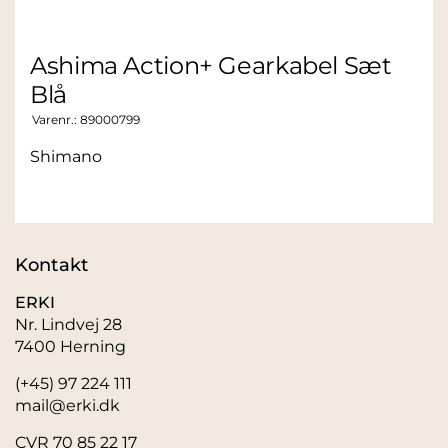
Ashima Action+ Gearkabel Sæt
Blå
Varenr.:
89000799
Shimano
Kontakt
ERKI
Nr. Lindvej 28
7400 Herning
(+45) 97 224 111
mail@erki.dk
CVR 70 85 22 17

○ ○ ○

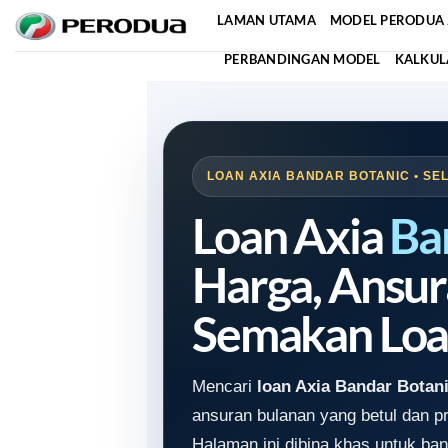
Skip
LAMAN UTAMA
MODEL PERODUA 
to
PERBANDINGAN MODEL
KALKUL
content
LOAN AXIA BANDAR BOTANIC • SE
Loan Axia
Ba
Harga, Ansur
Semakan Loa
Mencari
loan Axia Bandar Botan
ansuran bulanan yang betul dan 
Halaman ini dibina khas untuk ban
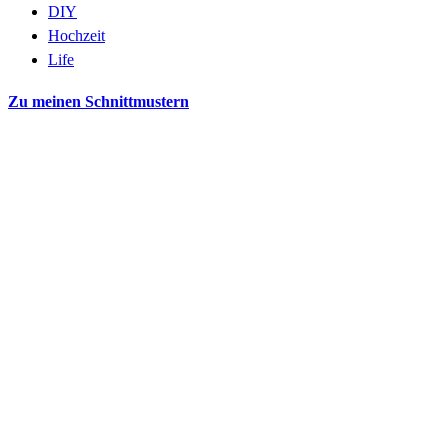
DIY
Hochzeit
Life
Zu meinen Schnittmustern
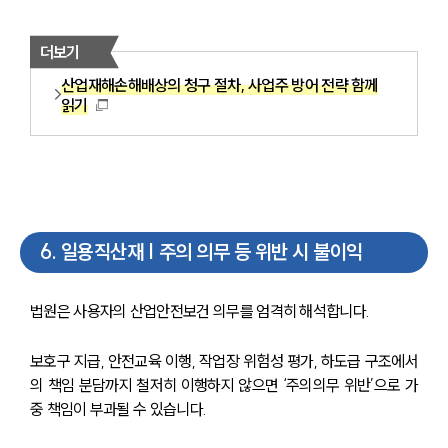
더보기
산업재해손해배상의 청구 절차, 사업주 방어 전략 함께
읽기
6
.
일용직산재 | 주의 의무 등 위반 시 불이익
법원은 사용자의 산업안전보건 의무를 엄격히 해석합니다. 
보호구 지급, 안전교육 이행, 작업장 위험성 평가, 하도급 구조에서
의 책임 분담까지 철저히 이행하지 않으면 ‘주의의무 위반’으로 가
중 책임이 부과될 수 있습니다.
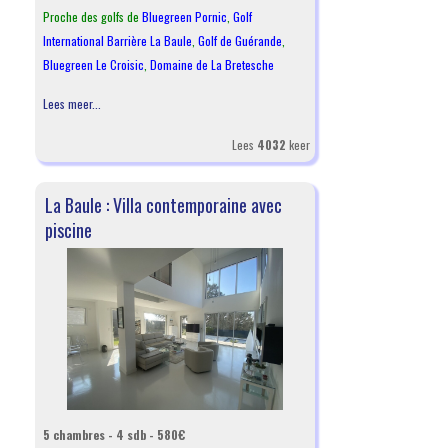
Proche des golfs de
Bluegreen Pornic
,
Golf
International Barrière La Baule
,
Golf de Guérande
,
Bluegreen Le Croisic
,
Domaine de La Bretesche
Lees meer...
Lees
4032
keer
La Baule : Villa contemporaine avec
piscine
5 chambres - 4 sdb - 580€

○ ○ ○

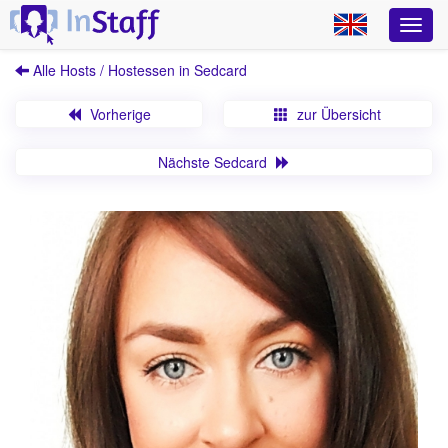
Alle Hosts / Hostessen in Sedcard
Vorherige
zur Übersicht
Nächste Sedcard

○ ○ ○

● Exercise: Rewrite the lines of the data between the line holding "Alle Hosts / Hostessen in Sedcard" and the line holding "Nächste Sedcard", inclusive, with "Vorherige" replaced by "Zurück" and nothing else changed. Give only those lines.

● Output of the exercise:
Alle Hosts / Hostessen in Sedcard
Zurück
zur Übersicht
Nächste Sedcard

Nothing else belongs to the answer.